C’en était trop, il fallait fuir, protéger la princesse. Il se tourna vers elle ; elle comprit immédiatement. Sur la gauche, dans la direction opposée au signalement du soldat, Owen ordonna de s’engouffrer dans la ruelle.

Deux chevaux avaient peine à y tenir de front, le prince laissa Sara le dépasser. Devant, sept cavaliers pour la protéger. Derrière, avec lui, plus encore. Des archers à pieds couraient et zigzaguaient autour d’eux. Il fallait s’éloigner rapidement, rendre leur itinéraire imprévisible.

Du bruit sur le toit. Tous regardèrent.

— Une queue, j’ai vu comme une queue ! clama un archer.

— La queue du diable, gronda un autre.

Au bout de la rue, les premiers cavaliers obliquèrent sur la gauche. Il était question de rejoindre la sécurité du palais. Soudain, des carreaux d’ardoise tombèrent du toit. Une ombre dévala la pente, Owen hurla, les archers cherchèrent la cible, les cavaliers accélèrent. La princesse leva la tête. Un choc, son cheval tangua. « Ne tirez pas ! hurla le prince. »

Le cœur de la promise manqua un battement. Un homme, là, derrière elle ! Une ombre furtive avait fondu sur elle, maintenant, il était là. Sa main droite chercha ceinture et arme. Elle n’en possédait aucune. Elle ordonna à son cheval de suivre la troupe sur la gauche, mais… refusant l’injonction, celui-ci prit la direction opposée !

— Sara ! hurla Owen.

L’homme se rapprocha, les deux corps se touchèrent. Elle tira sur les rênes, sa monture regimba, l’homme enserra ses bras, diminua la pression qu’elle exerçait sur les rênes, le cheval accéléra. La princesse donna un puissant coup de coude au flanc du corps honni, qui ne broncha pas.
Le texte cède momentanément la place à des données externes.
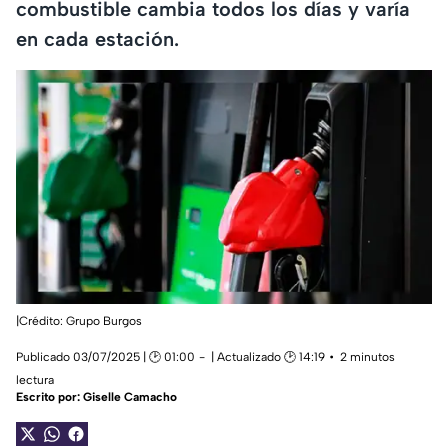
combustible cambia todos los días y varía
en cada estación.
|Crédito: Grupo Burgos
Publicado 03/07/2025 | 🕑 01:00
| Actualizado 🕑 14:19
2 minutos
lectura
Escrito por:
Giselle Camacho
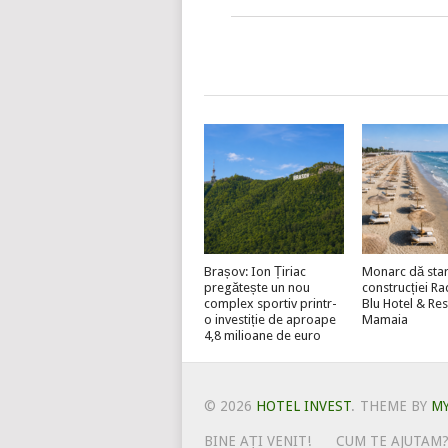
Brașov: Ion Țiriac
Monarc dă star
pregătește un nou
construcției R
complex sportiv printr-
Blu Hotel & Re
o investiție de aproape
Mamaia
4,8 milioane de euro
© 2026
HOTEL INVEST
.
THEME BY
M
BINE AȚI VENIT!
CUM TE AJUTAM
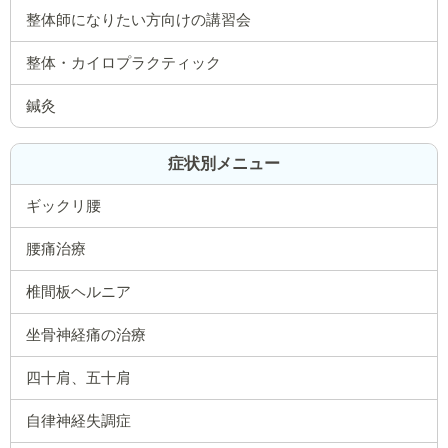
整体師になりたい方向けの講習会
整体・カイロプラクティック
鍼灸
症状別メニュー
ギックリ腰
腰痛治療
椎間板ヘルニア
坐骨神経痛の治療
四十肩、五十肩
自律神経失調症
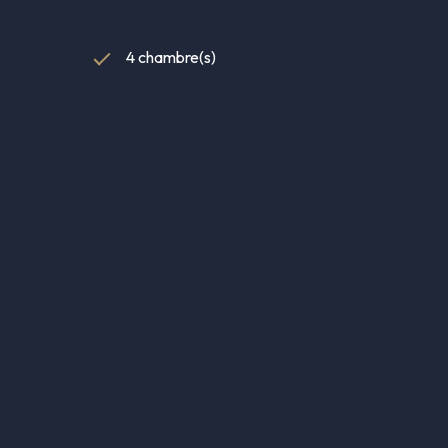
4 chambre(s)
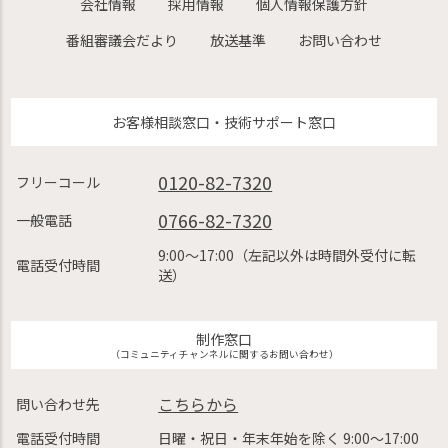
会社情報
採用情報
個人情報保護方針
番組審議会だより
放送基準
お問い合わせ
お客様相談窓口・技術サポート窓口
0120-82-7320
フリーコール
0766-82-7320
一般電話
9:00〜17:00（左記以外は時間外受付に転
電話受付時間
送）
制作窓口
（コミュニティチャンネルに関するお問い合わせ）
こちらから
問い合わせ先
電話受付時間
日曜・祝日・年末年始を除く 9:00〜17:00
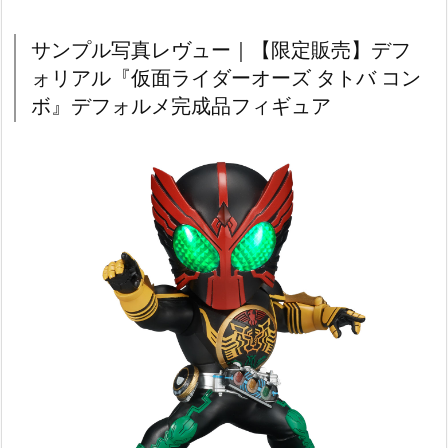
サンプル写真レヴュー｜【限定販売】デフ
ォリアル『仮面ライダーオーズ タトバ コン
ボ』デフォルメ完成品フィギュア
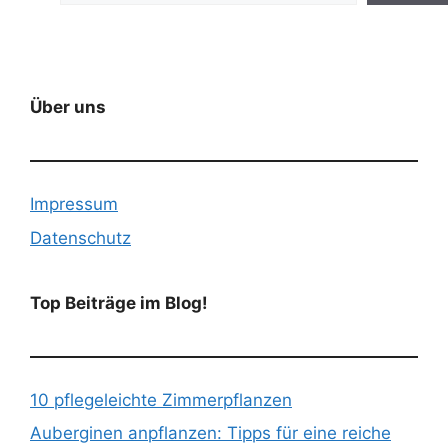
Über uns
Impressum
Datenschutz
Top Beiträge im Blog!
10 pflegeleichte Zimmerpflanzen
Auberginen anpflanzen: Tipps für eine reiche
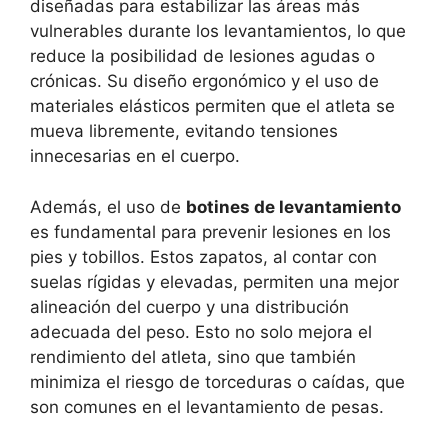
diseñadas para estabilizar las áreas más
vulnerables durante los levantamientos, lo que
reduce la posibilidad de lesiones agudas o
crónicas. Su diseño ergonómico y el uso de
materiales elásticos permiten que el atleta se
mueva libremente, evitando tensiones
innecesarias en el cuerpo.
Además, el uso de
botines de levantamiento
es fundamental para prevenir lesiones en los
pies y tobillos. Estos zapatos, al contar con
suelas rígidas y elevadas, permiten una mejor
alineación del cuerpo y una distribución
adecuada del peso. Esto no solo mejora el
rendimiento del atleta, sino que también
minimiza el riesgo de torceduras o caídas, que
son comunes en el levantamiento de pesas.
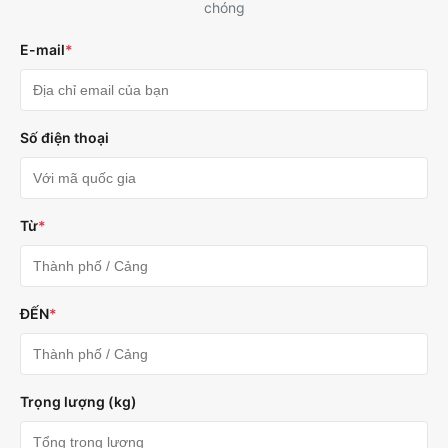
chóng
E-mail
*
Số điện thoại
Từ
*
ĐẾN
*
Trọng lượng (kg)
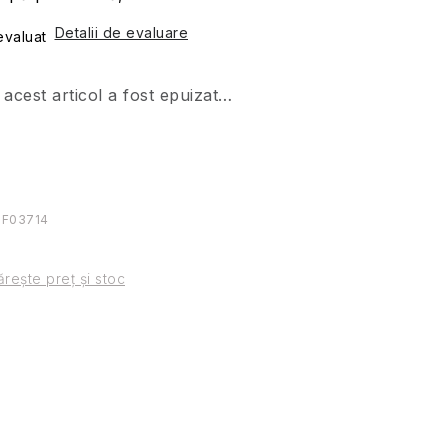
Detalii de evaluare
valuat
acest articol a fost epuizat…
PF03714
rește preț și stoc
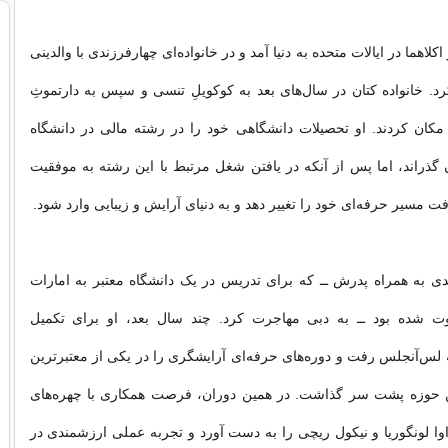
لاهما در ایالات متحده به دنیا آمد و در خانواده‌ای چهارفرزندی با والدینی
رد. خانواده کتان در سال‌های بعد به کوکویلِ تنسی و سپس به دارتموثِ
ان کردند. او تحصیلات دانشگاهی خود را در رشته مالی در دانشگاه
گذراند، اما پس از آنکه در یافتن شغل مرتبط با این رشته به موفقیت
 مسیر حرفه‌ای خود را تغییر دهد و به دنیای آرایش و زیبایی وارد شود.
ال ۲۰۰۶، هدی به همراه پدرش ــ که برای تدریس در یک دانشگاه معتبر به امارات
ت شده بود ــ به دبی مهاجرت کرد. چند سال بعد، او برای تکمیل
 لس‌آنجلس رفت و دوره‌های حرفه‌ای آرایشگری را در یکی از معتبرترین
ن حوزه پشت سر گذاشت. در همین دوران، فرصت همکاری با چهره‌های
 لونگوریا و نیکول ریچی را به دست آورد و تجربه عملی ارزشمندی در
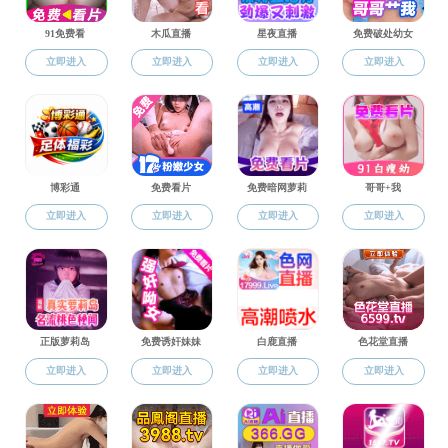
学费减免流程图。
附件【
4 学费减免流程图.doc
】已下载
139
次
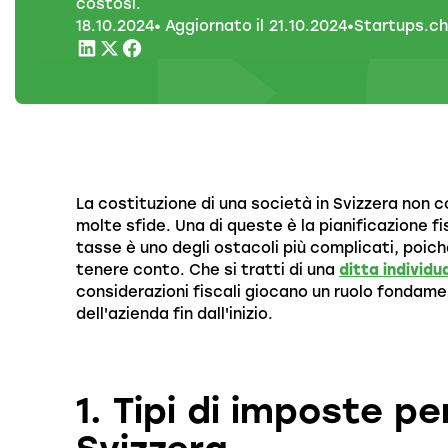
costosi.
18
.
10
.
2024
• Aggiornato il
21
.
10
.
2024
•
Startups.ch
La costituzione di una società in Svizzera no
molte sfide. Una di queste è la pianificazione fi
tasse è uno degli ostacoli più complicati, poiché
tenere conto. Che si tratti di una
ditta individu
considerazioni fiscali giocano un ruolo fondament
dell'azienda fin dall'inizio.
1. Tipi di imposte pe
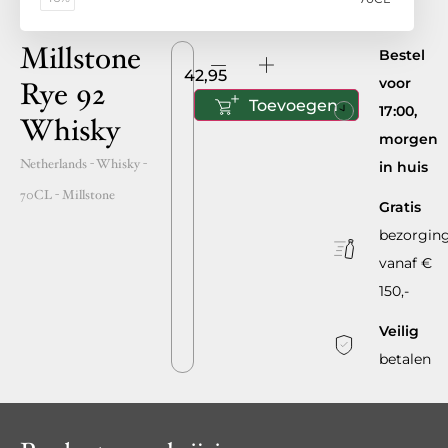
Millstone
Bestel
42,95
voor
Rye 92
Toevoegen
17:00,
Whisky
morgen
Netherlands
- Whisky -
in huis
70CL
-
Millstone
Gratis
bezorgin
vanaf €
150,-
Veilig
betalen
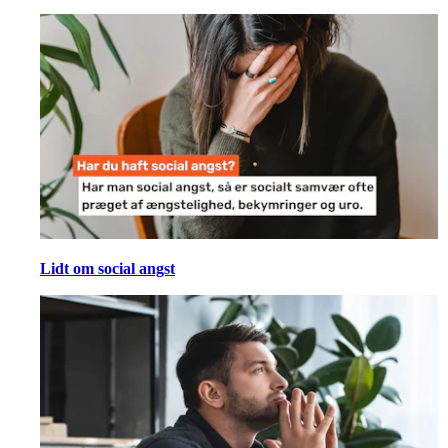
Lidt om social angst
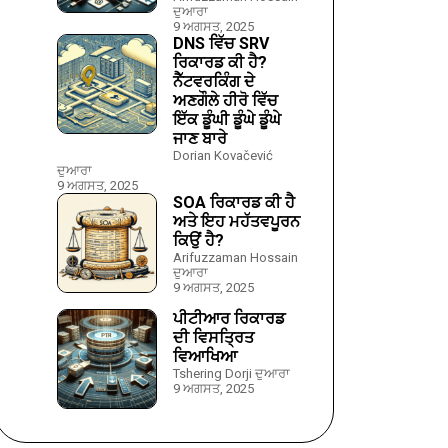
ਦੁਆਰਾ
9 ਅਗਸਤ, 2025
DNS ਵਿੱਚ SRV
ਰਿਕਾਰਡ ਕੀ ਹੈ?
ਨੈੱਟਵਰਕਿੰਗ ਦੇ
ਅਣਗੌਲੇ ਹੀਰੋ ਵਿੱਚ
ਇੱਕ ਡੂੰਘੀ ਡੂੰਘੇ ਡੂੰਘੇ
ਜਾਣ ਬਾਰੇ
Dorian Kovačević
ਦੁਆਰਾ
9 ਅਗਸਤ, 2025
SOA ਰਿਕਾਰਡ ਕੀ ਹੈ
ਅਤੇ ਇਹ ਮਹੱਤਵਪੂਰਨ
ਕਿਉਂ ਹੈ?
Arifuzzaman Hossain
ਦੁਆਰਾ
9 ਅਗਸਤ, 2025
ਪੀਟੀਆਰ ਰਿਕਾਰਡ
ਦੀ ਵਿਸਤ੍ਰਿਤ
ਵਿਆਖਿਆ
Tshering Dorji ਦੁਆਰਾ
9 ਅਗਸਤ, 2025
Elle se prépara à en donner un second.

Suivi de ses hommes, Owen se trouvait quelques pas en arrière alors que d’autres empruntaient des trajets parallèles. L’ennemi, à l’instar des assassins vêtus de noir, la tête masquée d’une cagoule de même teinte, semblait d’une habileté sans borne. À l’approche d’une intersection, après avoir dévalé le toit pour s’échoir juste derrière sa cible, il accélérait maintenant pour les semer. Sa fiancée se démenait sans que l’intrus n’en ait cure. Peut-être arriverait-elle à lui échapper, quitte à se blesser.

Qui connaissait ses intentions pour elle ? Depuis la mort de son père, on lui attribuait une valeur marchande fabuleuse, comme si un prince nourrissait de secrets desseins à son égard. Ayant perdu nombre des leurs, le premier réseau à s’en prendre à elle cherchait possiblement à l’enlever par la ruse. Quel clan autre que celui des assassins serait mieux placé pour cela ? Au moins n’en voudraient-ils à sa vie.

Il ne savait pas la jument en robe blanche offert à Sara capable de telles prouesses. Lourdement chargée, elle évitait les obstacles et accélérait sans cesse. Le cœur d’Owen se serra. Il la voyait s’éloigner, s’éloigner de lui. Le jour le plus beau de sa vie se terminerait en honte infinie. Non, la jument fatiguerait, elle ne pourrait déjouer ainsi les lois établies.